Broderick was tried in 1990 for the murders, but the case ended in a mistrial.
She was convicted following a second trial in December 1991. She never denied the murders; instead, she argued that she had been pushed to commit the crimes by her ex-husband’s abuse during the divorce and custody battle over the couple’s children.
Prosecutors said she was a cold and calculating killer who felt she had the right “to act out in vicious and extreme ways just because she was angry.”
The shootings took place on a Sunday morning, apparently after Betty Broderick received a letter from her ex-husband’s attorney, according to a 1990 story in The San Diego Union, one of the two newspapers that later merged to become The San Diego Union-Tribune.
She testified during her first trial that the letter set her off like a fuse. It warned her that she would face contempt-of-court charges if she continued to harass and threaten her ex-husband and his wife.
Broderick drove to the Hillcrest home and used a key she had taken from her daughter several weeks earlier. She crept up the stairs to the master bedroom and began firing at Dan and Linda Broderick with a .38-caliber revolver.
They were struck three times and both died. Dan Broderick was 44; Linda was 28.
Broderick left the home quickly but turned herself in to police later that day. She told investigators she did not intend to kill the couple, but only wanted to confront her ex-husband. She said she brought the gun with her to get her husband’s attention.
Broderick was twice denied parole – once in 2010 and again in early 2017.
During her first parole hearing, Broderick told the parole board she had no alternative to doing what she did; her life had been completely upended after her husband left her for Linda, his assistant.
“My whole world fell off its axis,” she said.
“I had one choice: to shoot them or myself,” Broderick said she remembered thinking at the time of the attack. “I couldn’t let them win.”
She also reportedly told the board she had “great remorse” for her actions, but board members rejected the parole application.
In 2017, she was eligible for another attempt at parole.
Then-Deputy District Attorney Richard Sachs argued against setting Broderick free during that hearing, a daylong proceeding that stretched for more than 10 hours. He said afterward that he was grateful that the parole board denied her petition.

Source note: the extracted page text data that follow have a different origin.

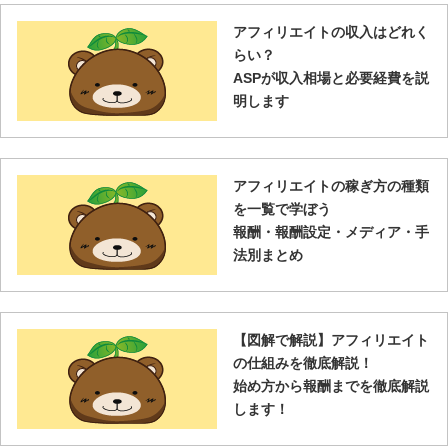
アフィリエイトの収入はどれく
らい？
ASPが収入相場と必要経費を説
明します
アフィリエイトの稼ぎ方の種類
を一覧で学ぼう
報酬・報酬設定・メディア・手
法別まとめ
【図解で解説】アフィリエイト
の仕組みを徹底解説！
始め方から報酬までを徹底解説
します！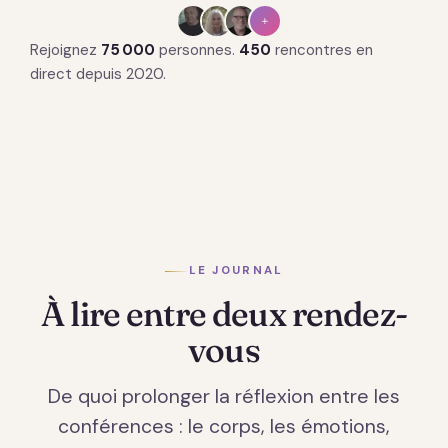
+
Rejoignez
75 000
personnes.
450
rencontres en
direct depuis 2020.
LE JOURNAL
À lire entre deux rendez-
vous
De quoi prolonger la réflexion entre les
conférences : le corps, les émotions,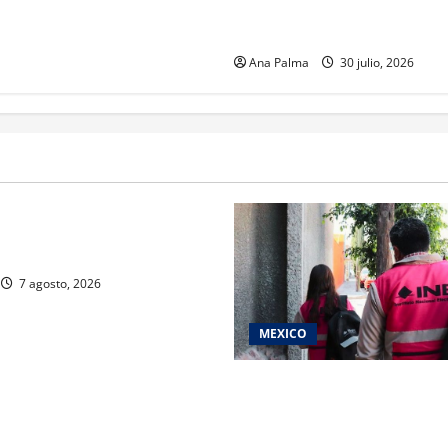
Inicia cierre de planteles mil
en Puebla
Ana Palma
30 julio, 2026
rivada vive transformación
ente: CIMEDU9®
7 agosto, 2026
MEXICO
Inicia el registro de persona
del Concurso Público para in
Servicio Profesional Elector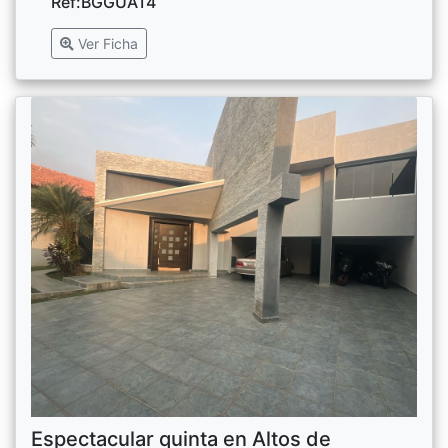
Ref:BGGUAT4
Ver Ficha
Espectacular quinta en Altos de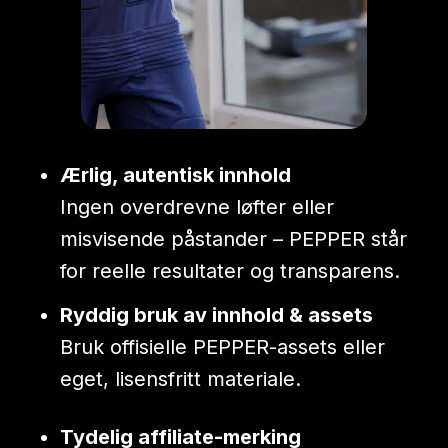
Ærlig, autentisk innhold
Ingen overdrevne løfter eller
misvisende påstander – PEPPER står
for reelle resultater og transparens.
Ryddig bruk av innhold & assets
Bruk offisielle PEPPER-assets eller
eget, lisensfritt materiale.
Tydelig affiliate-merking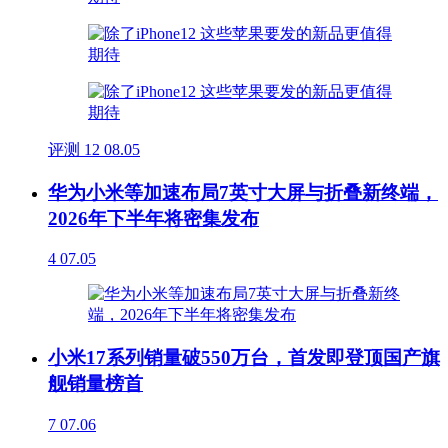
评测
12
08.05
华为小米等加速布局7英寸大屏与折叠新终端，
2026年下半年将密集发布
4
07.05
小米17系列销量破550万台，首发即登顶国产旗
舰销量榜首
7
07.06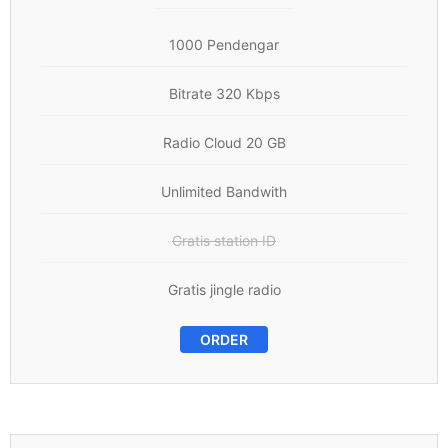
1000 Pendengar
Bitrate 320 Kbps
Radio Cloud 20 GB
Unlimited Bandwith
Gratis station ID
Gratis jingle radio
ORDER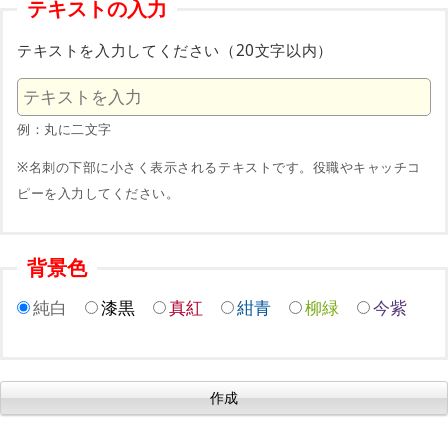
テキストの入力
テキストを入力してください（20文字以内）
例：丸に二文字
※名刺の下部に小さく表示されるテキストです。役職やキャッチコ
ピーを入力してください。
背景色
純白
漆黒
真紅
紺青
柳緑
今紫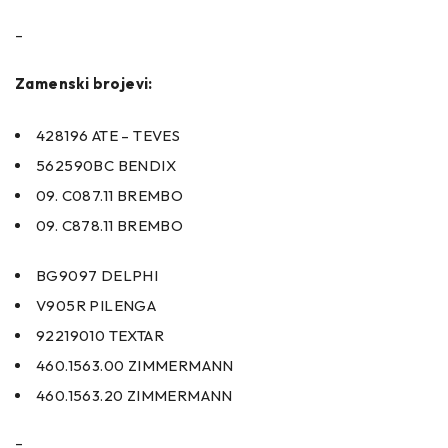
–
Zamenski brojevi:
428196 ATE – TEVES
562590BC BENDIX
09. C087.11 BREMBO
09. C878.11 BREMBO
BG9097 DELPHI
V905R PILENGA
92219010 TEXTAR
460.1563.00 ZIMMERMANN
460.1563.20 ZIMMERMANN
–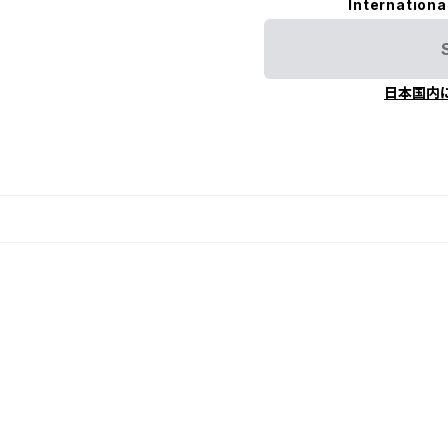
Internationa
日本国内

“Betty Broderick is an unrepentant woman,” Sachs told the Union-Tribune in 2017. “She has no remorse and zero insight into the killings … She just basically said they drove me to do this.”
Betty Broderick was born in 1947 in Bronxville, N.Y., the third of six children. She later told interviewers she was trained to be a housewife since the day she was born.
She met Dan Broderick at the University of Notre Dame in 1965 and the couple married in 1969. Dan graduated from medical school soon after but turned his attention to law, and was accepted into Harvard University.
The family migrated to San Diego, where Dan set up a law practice specializing in medical malpractice litigation. By 1987, he was broadly respected across the legal community and was elected president of the San Diego County Bar Association.
But the relationship soured and Dan began dating Kolkena, whom he had hired as an office assistant. They married in April 1989, just months before they were killed.
State prison officials told the TMZ news outlet Friday that Betty Broderick was moved last month for treatment to the Chino hospital where she died.
Rhett Broderick said he and his siblings focus on the better times they shared with their mother when they were kids.
“We always try to remember her as her best self – an amazingly fun and smart mother – and she will be missed,” he said. “We are saddened that our time with her as our mother was so short.”